Worst Jokes Ever
I thought my vasectomy would keep my wife from getting pregnant, but apparently it just changes the color of the baby.
In my spare time I help blind children. -- I mean the verb, not the adjective.
I nailed my Jewish girlfriend so hard, she turned Christian.
6:30 is the best time on a clock... hands down.
5 out of 6 scientists say Russian Roulette is safe.
According to a recent survey, replacing words with the names of musical instruments in a sentence often goes undetected.
An atom loses an electron... It says, "Man, I really gotta keep an ion them."
No matter how kind you are, German children are kinder.
The three unwritten rules of life:
1. 2. 3.
You can tell a lot about a woman from her ankles. If they are on your shoulders, she probably likes you.

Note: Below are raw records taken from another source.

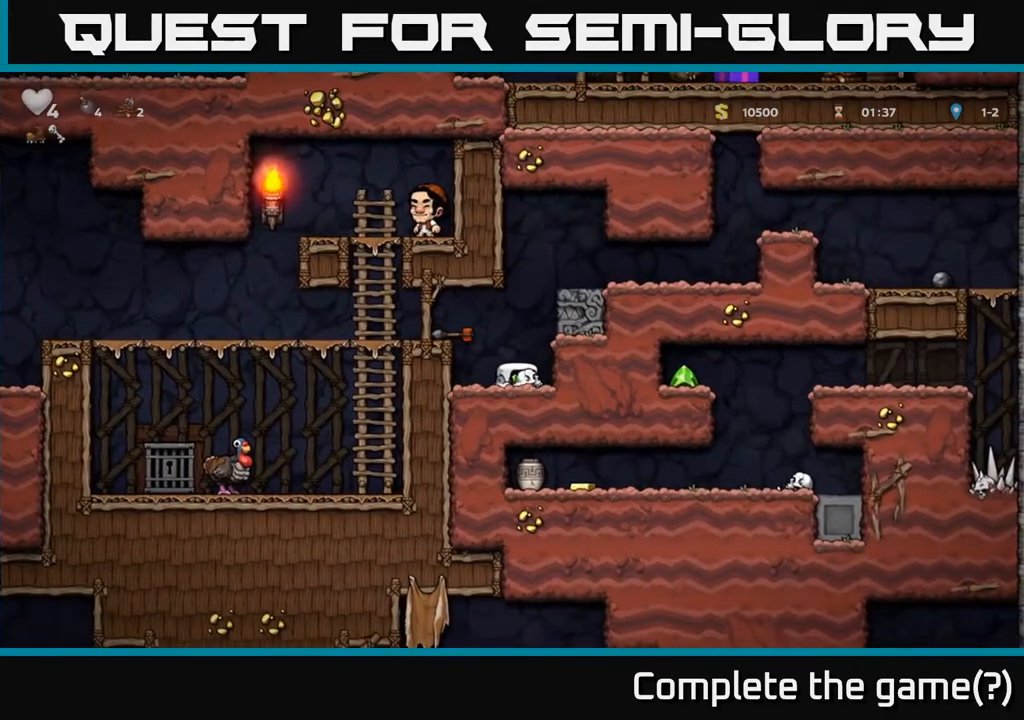
{"buttons": ["A", "DPAD_RIGHT"], "left_stick": "center", "right_stick": "center", "events": [[50, "DPAD_DOWN", "up"], [67, "A", "down"], [67, "X", "up"], [117, "DPAD_RIGHT", "down"], [250, "A", "up"], [417, "A", "down"]]}
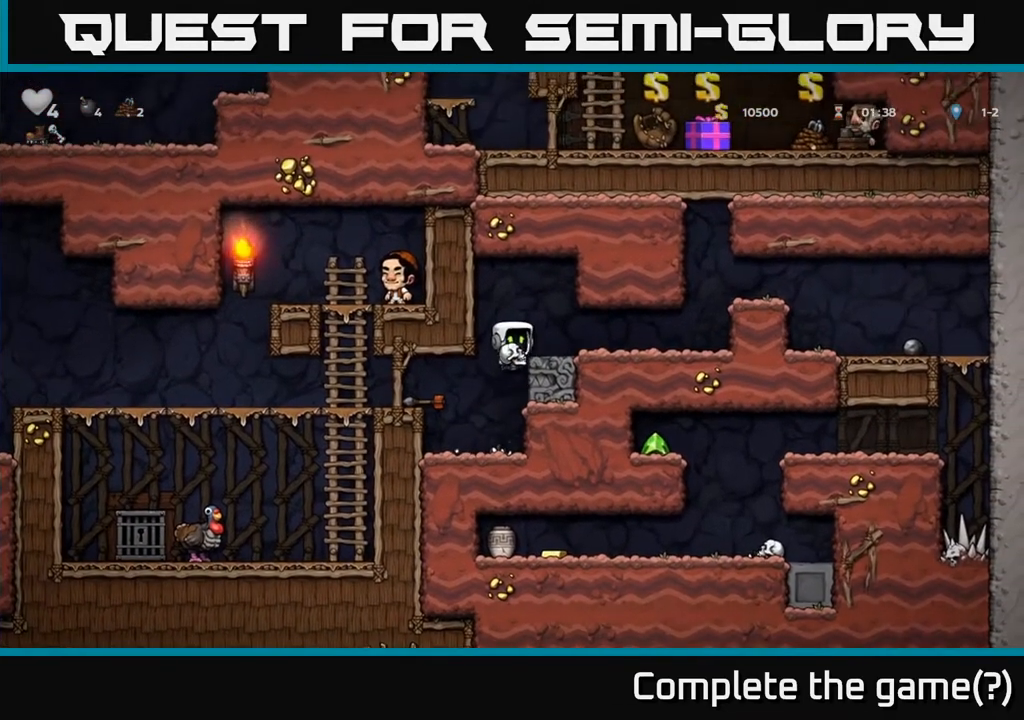
{"buttons": ["A", "DPAD_RIGHT"], "left_stick": "center", "right_stick": "center", "events": [[50, "A", "up"], [467, "A", "down"]]}
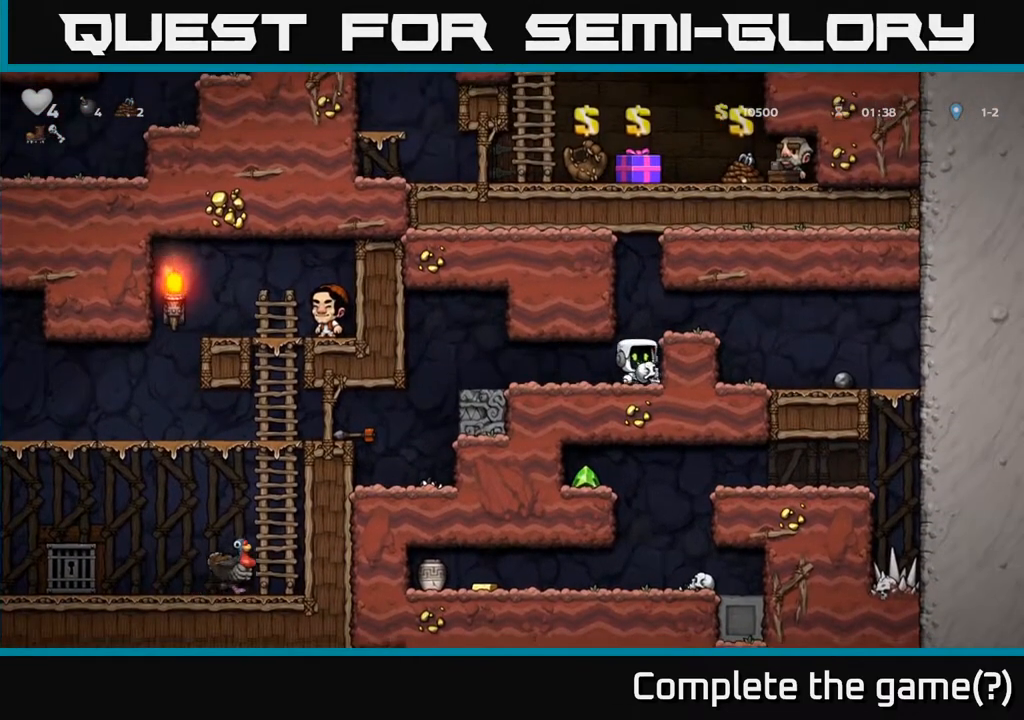
{"buttons": [], "left_stick": "center", "right_stick": "center", "events": [[100, "A", "up"], [350, "X", "down"], [417, "X", "up"], [433, "DPAD_RIGHT", "up"]]}
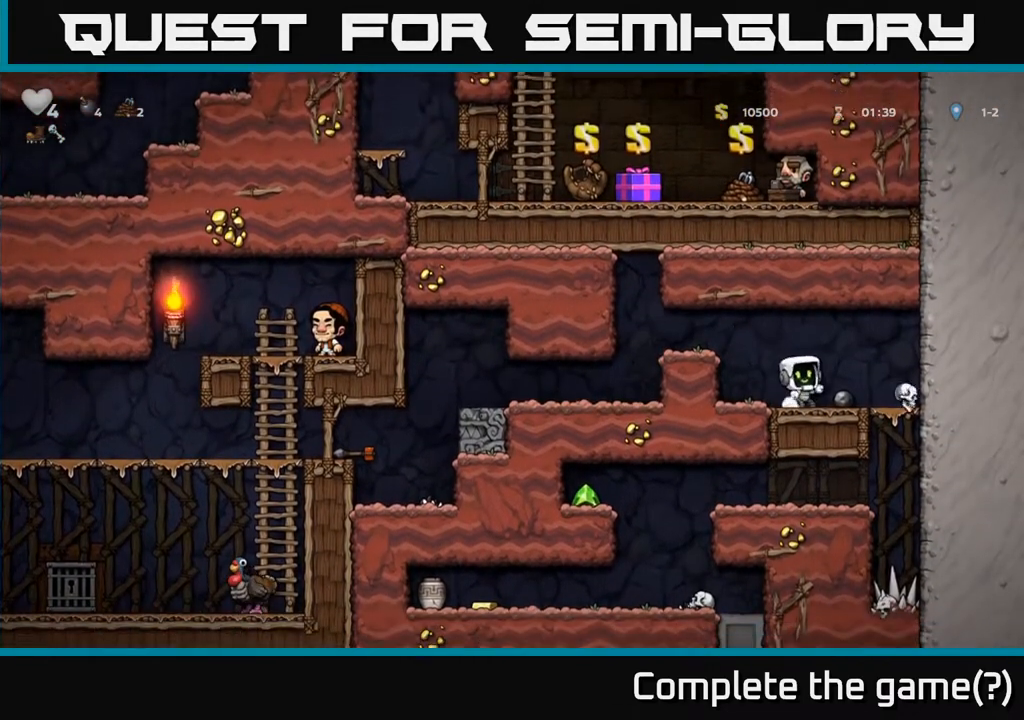
{"buttons": ["DPAD_RIGHT"], "left_stick": "center", "right_stick": "center", "events": [[333, "DPAD_RIGHT", "down"]]}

Why didn't anyone react when the king farted? -- It was a noble gas.
My poor knowledge of Greek mythology has always been my Achilles' elbow.
What's the difference between Dubai and Abu Dhabi? -- People in Dubai don't like the Flintstones but people in Abu Dhabi doooo.
Why do cows wear bells?
Because their horns don't work.
9 out of 10 Americans are stupid... I'm so glad I'm in the 1%.

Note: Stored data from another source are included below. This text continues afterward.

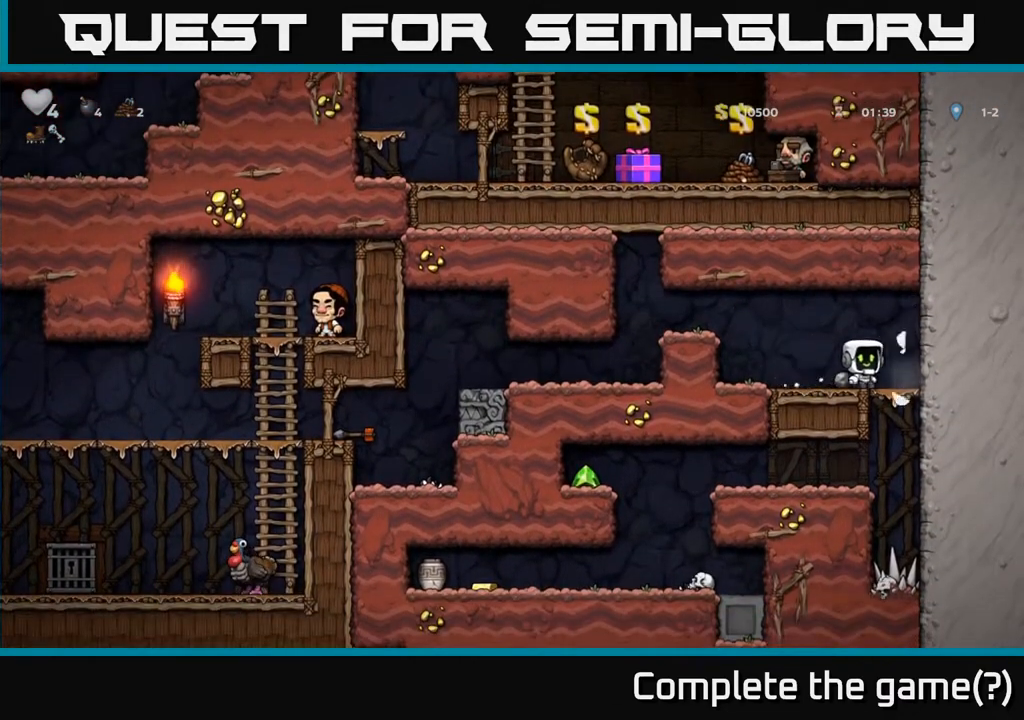
{"buttons": ["DPAD_LEFT"], "left_stick": "center", "right_stick": "center", "events": [[17, "DPAD_DOWN", "down"], [50, "DPAD_RIGHT", "up"], [183, "A", "down"], [267, "A", "up"], [317, "DPAD_DOWN", "up"], [367, "DPAD_LEFT", "down"]]}
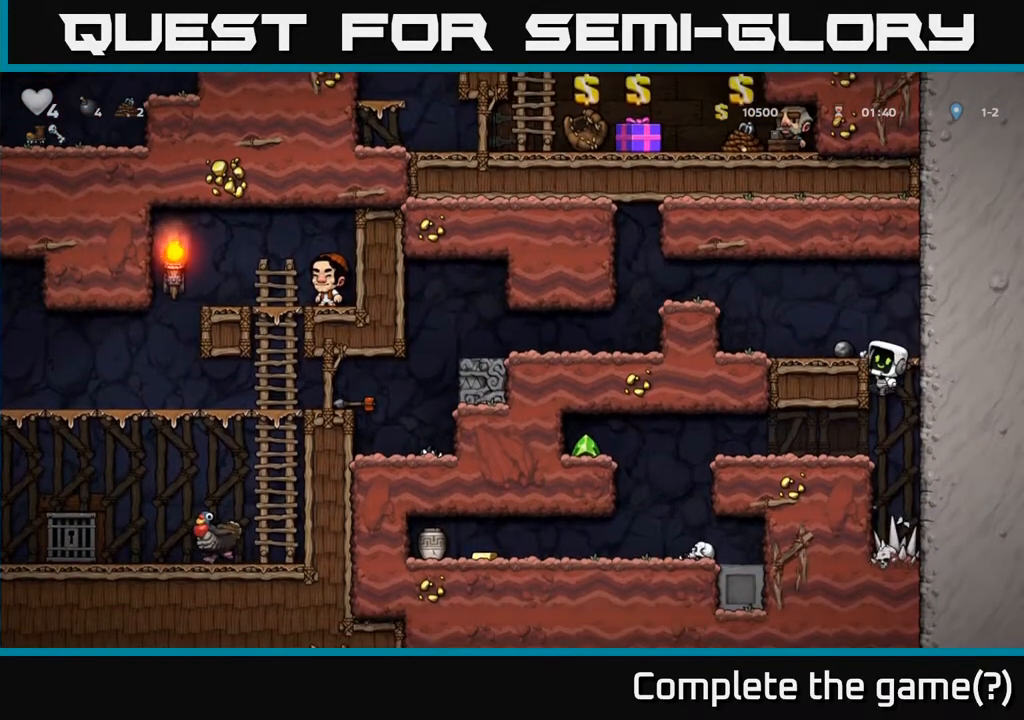
{"buttons": ["DPAD_LEFT"], "left_stick": "center", "right_stick": "center", "events": [[217, "DPAD_DOWN", "down"], [233, "DPAD_LEFT", "up"], [300, "A", "down"], [417, "A", "up"], [417, "DPAD_DOWN", "up"], [417, "DPAD_LEFT", "down"]]}
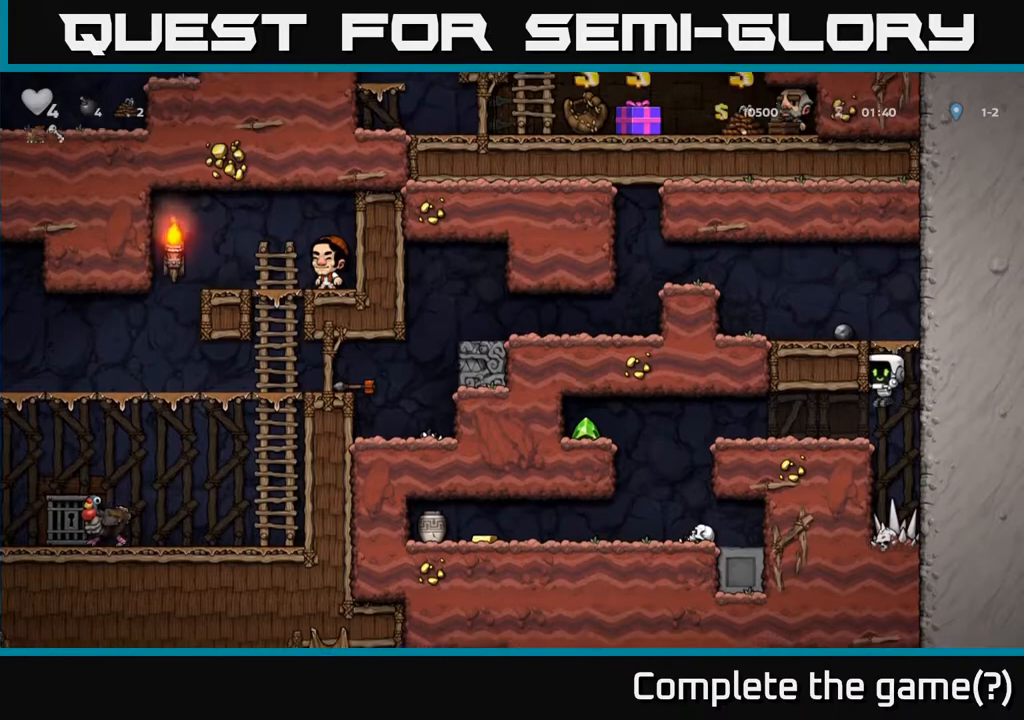
{"buttons": ["A", "DPAD_LEFT"], "left_stick": "center", "right_stick": "center", "events": [[450, "A", "down"]]}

What do you call a girl with an hourglass figure? -- A waist of time.
After God created 24 hours of alternating darkness and light, one of the angels asked him, "What are you going to do now?"
God said, "I think I'm going to call it a day."
I was going to buy a pocket calculator. But then I thought, who cares how many pockets I have?
What's the difference between a hippie chick and a hockey player? The hockey player showers after 3 periods.
Apparently, Monica Lewinsky didn't vote for Hillary Clinton this election. She said the last Clinton presidency left a bad taste in her mouth.